July 30, 2008 at 1:36 am | Posted in My Cards, Topps | Leave a comment

One of the most interesting developments in the baseball card hobby this year has been the inclusion of cards featuring Presidential candidates in both Topps and Upper Deck. I’ll admit it, I was very intrigued when I first heard about the candidate cards that were inserted into Topps Series 1 and Upper Deck Series 1 early in the year, and I went to eBay right away to buy the cards of my favorite candidate. It’s really a good idea by the card companies. The cards created a lot of publicity, and what political junkie wouldn’t want to own baseball cards of their chosen candidate? It’s possible that that these cards could be the bait that lures them into the baseball card hobby.

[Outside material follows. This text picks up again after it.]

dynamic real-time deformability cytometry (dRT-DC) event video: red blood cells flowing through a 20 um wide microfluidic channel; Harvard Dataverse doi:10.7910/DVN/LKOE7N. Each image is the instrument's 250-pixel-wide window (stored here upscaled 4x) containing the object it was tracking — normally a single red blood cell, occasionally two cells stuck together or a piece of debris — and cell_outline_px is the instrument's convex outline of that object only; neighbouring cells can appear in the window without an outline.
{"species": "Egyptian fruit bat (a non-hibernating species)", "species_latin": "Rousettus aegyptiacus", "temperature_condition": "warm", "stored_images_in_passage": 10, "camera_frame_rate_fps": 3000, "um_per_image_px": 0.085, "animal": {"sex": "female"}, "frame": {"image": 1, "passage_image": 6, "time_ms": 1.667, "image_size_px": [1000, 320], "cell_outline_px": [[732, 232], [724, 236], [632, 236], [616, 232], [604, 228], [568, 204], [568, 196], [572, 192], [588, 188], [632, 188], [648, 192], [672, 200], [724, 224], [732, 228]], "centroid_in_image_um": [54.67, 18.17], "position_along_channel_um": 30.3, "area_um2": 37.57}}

Anyway, I put the cards of my candidate on a shelf and hadn’t thought much about them for a few months until I noticed something interesting when I started buying eTopps cards a few weeks ago. I found out that there are “Allen & Ginter Presidential Candidate” cards of Barack Obama and John McCain on eTopps, and they look pretty cool:

Each card is limited to 999 copies. I didn’t wait long before buying the Allen & Ginter eTopps card of my favorite candidate on eBay. I’ve had that card in my eTopps portfolio for a few weeks now. I checked the value today and saw that it had gone up since I bought it. eTopps calculates the value of a card by averaging the final selling price of the last 10 eBay auctions for that card. I also checked the value of the card of the other candidate. I was expecting that there would be a difference in the value, but I was surprised at how big the difference was:

  • Barack Obama: $43.74
  • John McCain: $18.67

I checked eBay too, and I found that Obama’s Topps and Upper Deck cards have also been selling for more than McCain’s cards. Based on this, it certainly looks like a lot more card collectors are supporters of Obama than McCain. Or perhaps, people think that Obama is much more likely to win the election than McCain, so they consider his cards to be a better investment. After all, the cards of whoever wins the election should be worth a lot more in the long run than the cards of the loser.

Whatever the reason might be, the fact that Barack Obama’s cards are selling for more money than John McCain’s cards can only be a good sign for Obama’s chances of winning the Presidency this fall.